To do: Write the records below out again word for word, with the pictures removed.

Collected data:
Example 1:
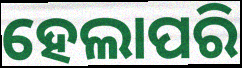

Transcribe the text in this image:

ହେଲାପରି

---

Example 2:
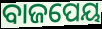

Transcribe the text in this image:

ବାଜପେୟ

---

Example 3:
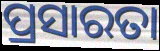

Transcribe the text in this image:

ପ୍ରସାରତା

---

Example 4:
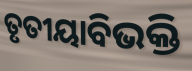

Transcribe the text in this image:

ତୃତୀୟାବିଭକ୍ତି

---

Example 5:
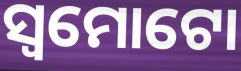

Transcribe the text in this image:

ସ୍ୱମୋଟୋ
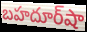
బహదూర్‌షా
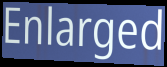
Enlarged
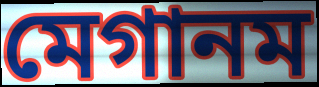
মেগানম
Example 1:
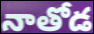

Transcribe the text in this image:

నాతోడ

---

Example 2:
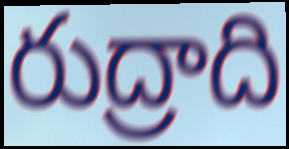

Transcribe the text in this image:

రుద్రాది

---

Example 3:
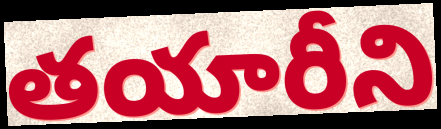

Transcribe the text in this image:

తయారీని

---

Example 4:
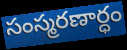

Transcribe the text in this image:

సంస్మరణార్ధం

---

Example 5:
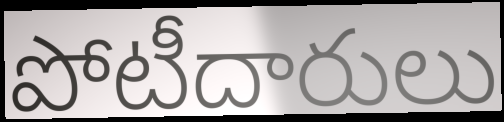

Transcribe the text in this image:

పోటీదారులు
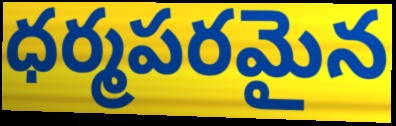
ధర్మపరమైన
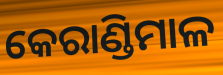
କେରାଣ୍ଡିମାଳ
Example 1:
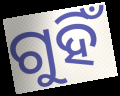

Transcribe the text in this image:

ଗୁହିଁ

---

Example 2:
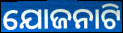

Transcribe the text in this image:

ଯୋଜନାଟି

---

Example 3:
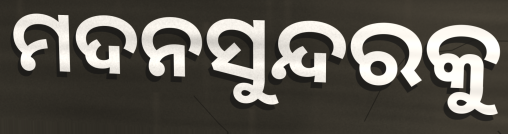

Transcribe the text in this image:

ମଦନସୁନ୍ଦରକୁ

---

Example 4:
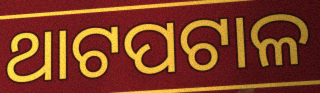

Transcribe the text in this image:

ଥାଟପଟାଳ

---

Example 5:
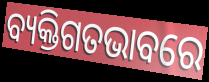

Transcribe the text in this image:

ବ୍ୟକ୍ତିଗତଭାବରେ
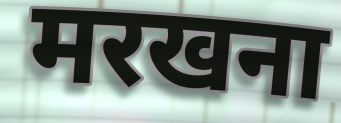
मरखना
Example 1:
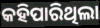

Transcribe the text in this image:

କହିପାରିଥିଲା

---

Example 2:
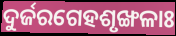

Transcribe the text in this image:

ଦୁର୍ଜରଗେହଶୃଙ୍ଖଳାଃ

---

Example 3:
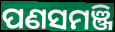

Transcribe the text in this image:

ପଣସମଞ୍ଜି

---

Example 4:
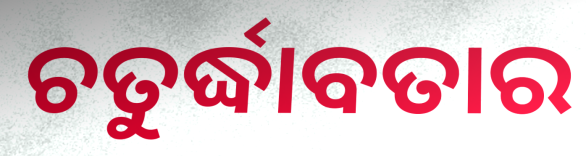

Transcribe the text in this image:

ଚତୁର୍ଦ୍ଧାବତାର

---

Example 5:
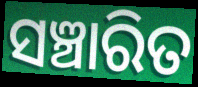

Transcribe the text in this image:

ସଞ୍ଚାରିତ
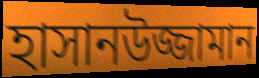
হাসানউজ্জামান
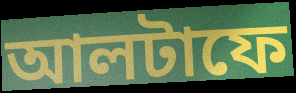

Answer:
Example 1:

Transcribe the text in this image:

ହେଲାପରି

---

Example 2:

Transcribe the text in this image:

ବାଜପେୟ

---

Example 3:

Transcribe the text in this image:

ପ୍ରସାରତା

---

Example 4:

Transcribe the text in this image:

ତୃତୀୟାବିଭକ୍ତି

---

Example 5:

Transcribe the text in this image:

ସ୍ୱମୋଟୋ
బహదూర్‌షా
Enlarged
মেগানম
Example 1:

Transcribe the text in this image:

నాతోడ

---

Example 2:

Transcribe the text in this image:

రుద్రాది

---

Example 3:

Transcribe the text in this image:

తయారీని

---

Example 4:

Transcribe the text in this image:

సంస్మరణార్ధం

---

Example 5:

Transcribe the text in this image:

పోటీదారులు
ధర్మపరమైన
କେରାଣ୍ଡିମାଳ
Example 1:

Transcribe the text in this image:

ଗୁହିଁ

---

Example 2:

Transcribe the text in this image:

ଯୋଜନାଟି

---

Example 3:

Transcribe the text in this image:

ମଦନସୁନ୍ଦରକୁ

---

Example 4:

Transcribe the text in this image:

ଥାଟପଟାଳ

---

Example 5:

Transcribe the text in this image:

ବ୍ୟକ୍ତିଗତଭାବରେ
मरखना
Example 1:

Transcribe the text in this image:

କହିପାରିଥିଲା

---

Example 2:

Transcribe the text in this image:

ଦୁର୍ଜରଗେହଶୃଙ୍ଖଳାଃ

---

Example 3:

Transcribe the text in this image:

ପଣସମଞ୍ଜି

---

Example 4:

Transcribe the text in this image:

ଚତୁର୍ଦ୍ଧାବତାର

---

Example 5:

Transcribe the text in this image:

ସଞ୍ଚାରିତ
হাসানউজ্জামান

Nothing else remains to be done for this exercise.